Start simple: The SQLite feature store and joblib serialization were sufficient for DataEdge's scale. They did not need Redis, Kubernetes, or a distributed feature store.
Monitor feature freshness first: The biggest risk was not model quality but stale data. Feature freshness monitoring caught problems before they affected predictions.
Automate the easy parts first: Scheduled daily retraining was simple to implement and eliminated the "forgot to retrain" problem. Trigger-based retraining came later.

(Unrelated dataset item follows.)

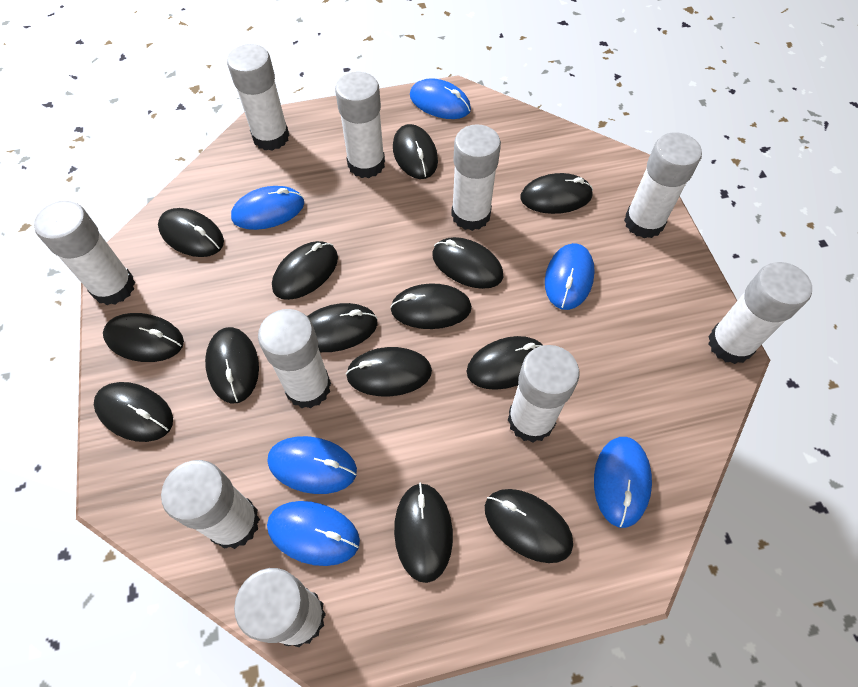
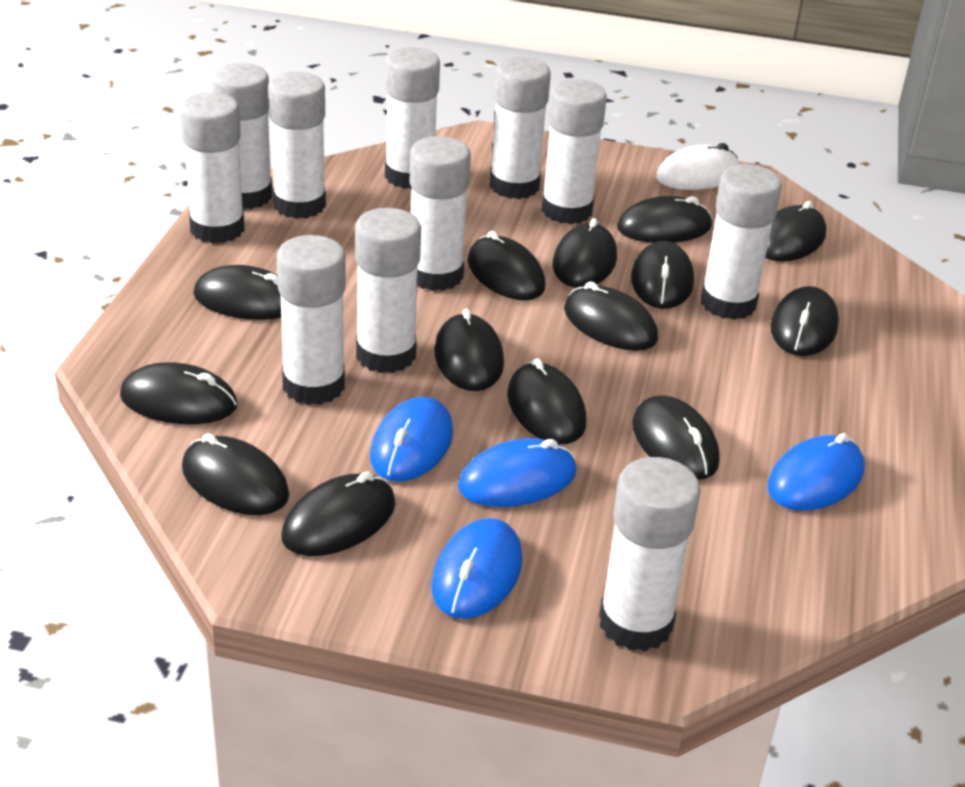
blue mouse: 6 -> 4
white glue stick: 10 -> 11
white mouse: 0 -> 1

Audit trails pay for themselves: When a trade went wrong, being able to trace back to the exact model version, features, and predictions made debugging fast instead of impossible.
The pipeline is the product: Priya's individual models were good, but the pipeline --- the system that produces, validates, deploys, and monitors models --- was the real deliverable.